Abstract

The role of future forests in global biogeochemical cycles will depend on how different tree species respond to climate. Interpreting the response of forest growth to climate change requires an understanding of the temporal and spatial patterns of seasonal climatic influences on the growth of common tree species. We constructed a new network of 310 tree-ring width chronologies from three common tree species (Quercus robur, Pinus sylvestris and Fagus sylvatica) collected for different ecological, management and climate purposes in the south Baltic Sea region at the border of three bioclimatic zones (temperate continental, oceanic, southern boreal). The major climate factors (temperature, precipitation, drought) affecting tree growth at monthly and seasonal scales were identified. Our analysis documents that 20th century Scots pine and deciduous species growth is generally controlled by different climate parameters, and that summer moisture availability is increasingly important for the growth of deciduous species examined. We report changes in the influence of winter climate variables over the last decades, where a decreasing influence of late winter temperature on deciduous tree growth and an increasing influence of winter temperature on Scots pine growth was found. By comparing climate-growth responses for the 1943-1972 and 1973-2002 periods and characterizing site-level growth response stability, a descriptive application of spatial segregation analysis distinguished sites with stable responses to dominant climate parameters (northeast of the study region), and sites that collectively showed unstable responses to winter climate (southeast of the study region). The findings presented here highlight the temporally unstable and nonuniform responses of tree growth to climate variability, and that there are geographical coherent regions where these changes are similar. Considering continued climate change in the future, our results provide important regional perspectives on recent broad-scale climate-growth relationships for trees across the temperate to boreal forest transition around the south Baltic Sea.
========================================================================
#### [TASK SET]
A) According to the abstract on tree growth and climate in the south Baltic Sea region, how many tree-ring width chronologies make up the new network?
B) Write the next part of the abstract on tree growth and climate in the south Baltic Sea region, picking up after its final sentence.

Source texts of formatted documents
========================================================================
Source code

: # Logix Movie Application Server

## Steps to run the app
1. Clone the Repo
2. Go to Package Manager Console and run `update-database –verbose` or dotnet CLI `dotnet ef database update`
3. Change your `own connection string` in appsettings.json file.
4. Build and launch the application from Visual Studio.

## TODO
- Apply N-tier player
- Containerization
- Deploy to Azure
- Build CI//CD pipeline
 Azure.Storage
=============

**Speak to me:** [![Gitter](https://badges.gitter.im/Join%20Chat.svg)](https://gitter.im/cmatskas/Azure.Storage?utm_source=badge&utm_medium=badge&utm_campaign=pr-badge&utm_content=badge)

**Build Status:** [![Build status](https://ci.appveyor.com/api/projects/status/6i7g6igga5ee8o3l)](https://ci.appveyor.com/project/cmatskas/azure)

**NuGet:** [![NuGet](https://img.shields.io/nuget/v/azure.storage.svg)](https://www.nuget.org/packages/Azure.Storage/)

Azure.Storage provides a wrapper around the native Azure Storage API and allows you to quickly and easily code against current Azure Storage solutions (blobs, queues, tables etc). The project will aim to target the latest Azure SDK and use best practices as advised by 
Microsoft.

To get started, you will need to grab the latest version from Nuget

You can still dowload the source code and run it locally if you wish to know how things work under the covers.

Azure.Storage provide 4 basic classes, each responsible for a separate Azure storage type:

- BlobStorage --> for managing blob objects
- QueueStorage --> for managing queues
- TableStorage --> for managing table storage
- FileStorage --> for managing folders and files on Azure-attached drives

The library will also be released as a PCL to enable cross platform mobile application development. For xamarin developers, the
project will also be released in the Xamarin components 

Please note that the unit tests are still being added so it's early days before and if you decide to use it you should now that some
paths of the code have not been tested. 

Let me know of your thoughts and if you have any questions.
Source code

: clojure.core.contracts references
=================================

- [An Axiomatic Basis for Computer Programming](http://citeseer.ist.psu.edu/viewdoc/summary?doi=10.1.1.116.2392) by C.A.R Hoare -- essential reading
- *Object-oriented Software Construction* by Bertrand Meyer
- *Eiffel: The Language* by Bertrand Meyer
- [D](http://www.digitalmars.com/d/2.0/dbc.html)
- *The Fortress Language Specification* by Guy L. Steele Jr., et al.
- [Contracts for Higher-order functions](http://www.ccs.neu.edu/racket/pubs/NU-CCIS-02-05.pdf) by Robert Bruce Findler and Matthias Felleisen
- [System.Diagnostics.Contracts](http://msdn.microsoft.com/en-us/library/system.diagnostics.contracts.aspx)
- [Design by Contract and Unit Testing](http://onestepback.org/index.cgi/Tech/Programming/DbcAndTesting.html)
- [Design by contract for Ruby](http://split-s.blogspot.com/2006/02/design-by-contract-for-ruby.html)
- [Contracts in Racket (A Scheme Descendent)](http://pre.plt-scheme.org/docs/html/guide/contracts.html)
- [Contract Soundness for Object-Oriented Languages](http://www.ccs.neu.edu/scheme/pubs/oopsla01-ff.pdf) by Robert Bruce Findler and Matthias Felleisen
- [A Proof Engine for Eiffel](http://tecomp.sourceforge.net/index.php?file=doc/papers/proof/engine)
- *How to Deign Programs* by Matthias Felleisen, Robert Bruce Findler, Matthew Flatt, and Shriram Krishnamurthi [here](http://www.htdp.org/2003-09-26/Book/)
========================================================================
#### [RESULTS FOR EACH TASK]
A) 310

B)
Highlights

  • The productivity, composition and functional role of future forests in global biogeochemical cycles will depend on how different tree species respond to climate, competition with neighbours, and local environmental conditions

  • We focused on two climate–growth relationships for each tree species: (a) the dominant climate variable influencing the regional growth of a species across the study region (‘dominant climate response’), and (b) the climate–growth relationship that exhibited the greatest change in strength and/or direction when we compared the response for the two 30 year periods (‘greatest change climate response’)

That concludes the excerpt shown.